The useful version of competitor ad research is not a folder of screenshots. It is a repeatable loop: define the market, collect public ads at enough scale, normalize the records, search across jobs, tag signals, and export the evidence.

Why this is not generic advice

This page is written from Pullmesh source-package behavior, buyer handoff boundaries, and the actual operational controls described on the product page: capability numbers, export surfaces, approval gates, provenance, and exclusions.

Key takeaways

  • Start from a narrow market definition before collecting data.
  • Preserve provenance fields so the research can be reviewed later.
  • Use checkpoints and dedupe when the run is large enough to fail halfway.
  • Export both analyst-friendly tables and raw records for technical buyers.

Start with a market definition

A useful run begins before collection. Define the country, advertiser set, active or inactive status, date range, platforms, language, destination domains, offer type, and creative format you want to inspect.

The query should map to a business question. A media buyer might ask which hooks competitors are repeating. A founder might ask which offers are active this month. A research team might ask which domains, CTAs, and creative variants are moving through a niche.

Collect enough records to see patterns

Manual browsing is fine for a quick look, but it breaks when the goal is market intelligence. Pullmesh positions the Meta console around high-volume public-ad research, including 50k+ research-run targets when the buyer environment can support the workload.

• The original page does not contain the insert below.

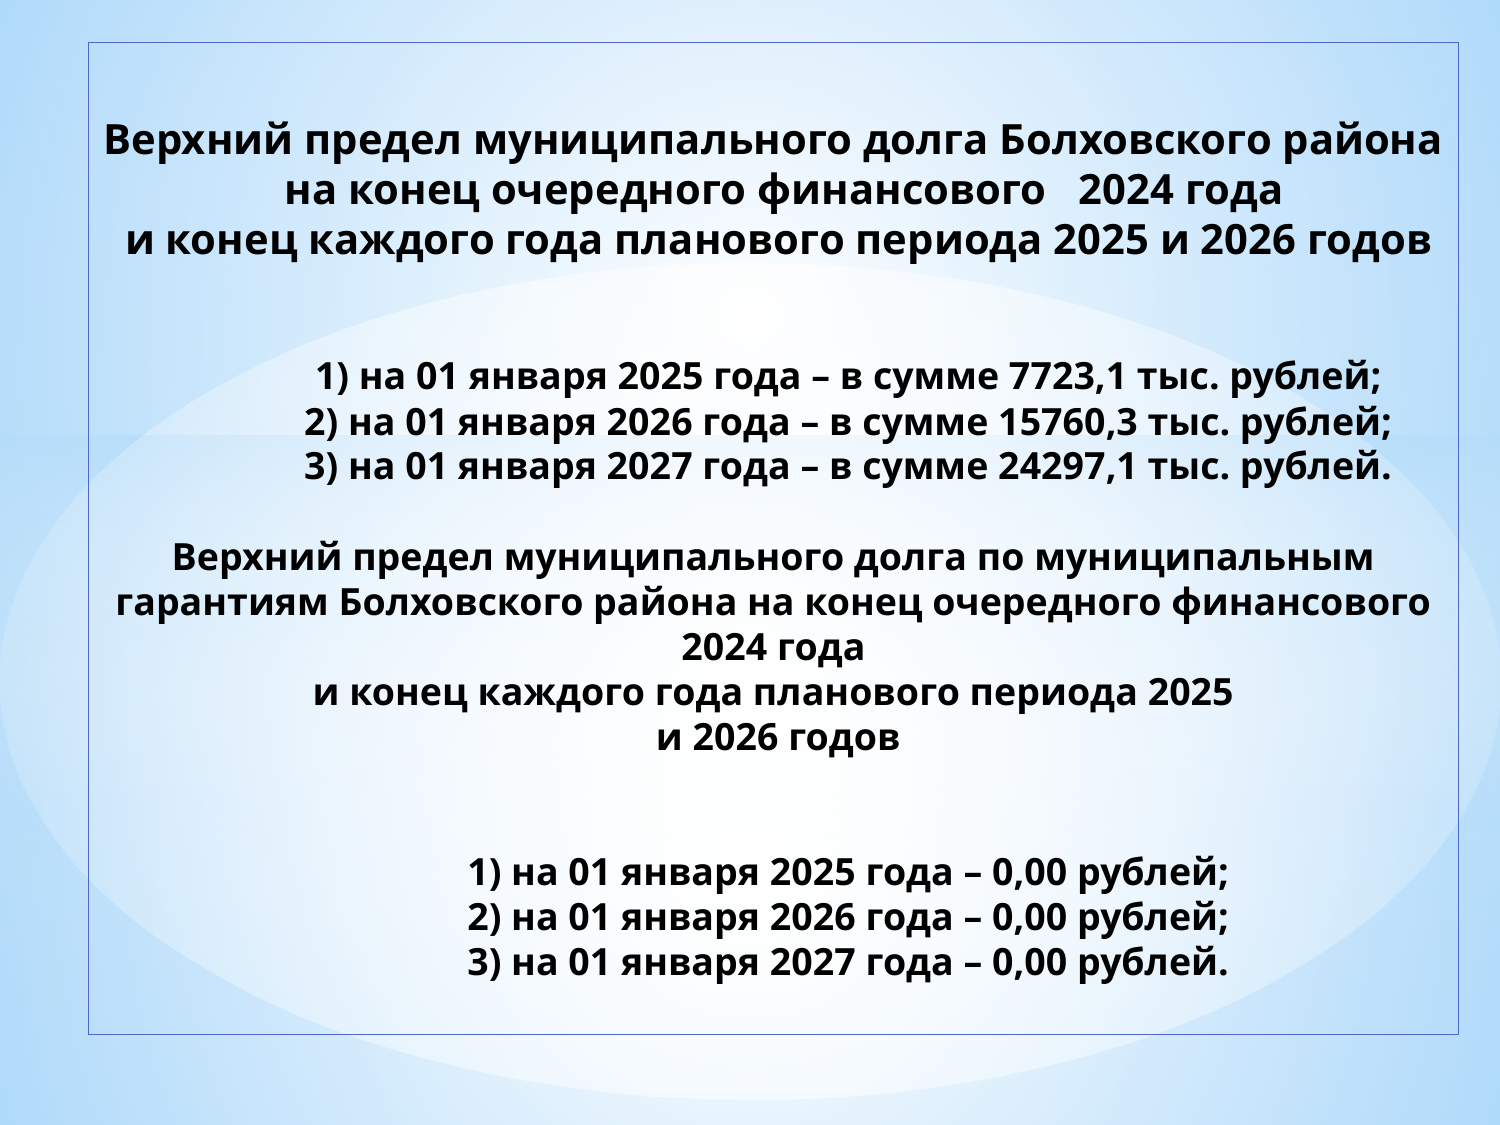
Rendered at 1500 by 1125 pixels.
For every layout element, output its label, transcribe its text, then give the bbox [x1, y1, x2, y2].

title Верхний предел муниципального долга Болховского района на конец очередного финансового 2024 года и конец каждого года планового периода 2025 и 2026 годов 1) на 01 января 2025 года – в сумме 7723,1 тыс. рублей; 2) на 01 января 2026 года – в сумме 15760,3 тыс. рублей; 3) на 01 января 2027 года – в сумме 24297,1 тыс. рублей. Верхний предел муниципального долга по муниципальным гарантиям Болховского района на конец очередного финансового 2024 года и конец каждого года планового периода 2025 и 2026 годов 1) на 01 января 2025 года – 0,00 рублей; 2) на 01 января 2026 года – 0,00 рублей; 3) на 01 января 2027 года – 0,00 рублей. [88, 42, 1459, 1035]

Large runs need operational controls: date-window collection, shared targets, checkpointed progress, duplicate verification, and resume state. Those controls matter because ad-library work is often interrupted by browser sessions, rate behavior, and long-running requests.

Search across runs instead of living in tabs

The center of the workflow is Search All: a way to interrogate collected jobs after the expensive collection step has already happened. Search by text, advertiser, destination domain, format, status, platform, recency, and transparency fields.

That changes the output from a browsing session into a reusable research store. One run can answer several questions: hooks, offer structure, landing-page patterns, CTA language, carousel use, dynamic creative variants, and advertiser concentration.

Export evidence, not decoration

A client-ready report should be backed by structured records. The Pullmesh package is designed around ZIP, CSV, JSONL, and JSON exports with summaries, assets, manifests, transparency rows, advertiser rollups, and optional raw records.

The export should let a strategist read a table, let an analyst re-run filters, and let a technical buyer inspect raw fields. That is the difference between an opinion deck and research that can survive review.

Competitor ad research checklist

  • Define the market, query, country, date range, platforms, and status.
  • Collect public ads with checkpoints, resume state, and duplicate checks.
  • Normalize advertiser, creative, CTA, destination, format, and transparency fields.
  • Search across jobs for hooks, offer patterns, media formats, and domains.
  • Tag the findings that will become report sections.
  • Export tables, manifests, summaries, assets, and raw records.

pullmesh package

Meta Ad Library collection console

This article maps to the working source package rather than a generic content campaign. Review the product scope, proof points, exclusions, and handoff path.

Open product

FAQ

Is Meta Ad Library research the same as scraping private user data?

No. The Pullmesh positioning is public-ad research. Buyers still need to review platform terms, local law, privacy posture, and operational risk before running their own environment.

Why not just use screenshots?

Screenshots are useful as visual references, but they are weak as a research system. Structured records let you search, filter, dedupe, export, and revisit the same evidence later.

What should a serious export include?

At minimum: ad identifiers, advertiser fields, text, CTA/domain signals, status, date fields, format fields, transparency rows, assets, query metadata, and a manifest that explains the run.